El puerto más célebre del
estado de Guerrero se convirtió en uno de los lugares más visitados por mí en
este año: las oportunidades se tejieron y arribé cinco veces con varios grupos
en un breve lapso. Todo ello posibilitó que conociera y reconociera sus calles
y sitios turísticos bellos y llamativos así como algunos paisajes del Acapulco
profundo; que estuviera en toda la bahía, no solo como corredora sino también
para tomar el sol, subirme al parachute o para ver a los pequeños morenos
sabrosones de la Quebrada; que asistiera a los lugares más populares –como la
playa Tamarindo- y a los más olvidados –como el jardín botánico-; que hiciera
cosas maravillosas –como tener sexo frente al mar abierto, pasar el fin de año
en pura fiesta con amigas entrañables después de trasladarnos en calandria,
celebrar un aniversario, practicar yugdo, meditar o correr desnuda por la playa
con dos amigas- o que viviera momentos espeluznantes (por supuesto me refiero a
la taxista Yolanda, señora un poco endiablada, con la cual convivimos por tres
horas en el tráfico más insoportable de Acapulco Diamante).

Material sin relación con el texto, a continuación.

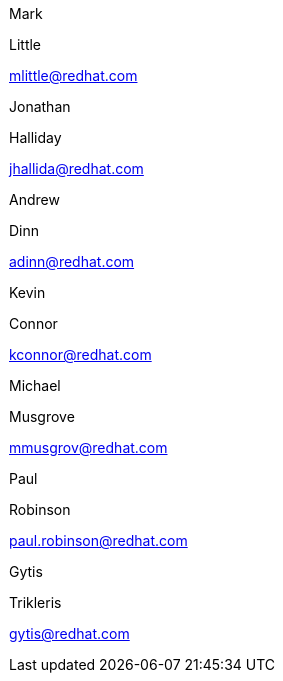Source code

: Mark

Little

mlittle@redhat.com

Jonathan

Halliday

jhallida@redhat.com

Andrew

Dinn

adinn@redhat.com

Kevin

Connor

kconnor@redhat.com

Michael

Musgrove

mmusgrov@redhat.com

Paul

Robinson

paul.robinson@redhat.com

Gytis

Trikleris

gytis@redhat.com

Pero también me sucedió algo conmovedor: mientras me adentraba en el primer encuentro con Acapulco, llegó a mi recuerdo algunas de las imágenes de una visita familiar hace muchos años –más de quince-, en donde mi padre sufrió ante la picadura de un insecto extraño, nos llevó a comer a distintos lugares o nos dirigió en las lanchas de Hawái 5-0 en el río. Si, ¡lo extrañé!
Por todo eso y por tus atardeceres con arcoíris: Acapulco, ¡te quiero!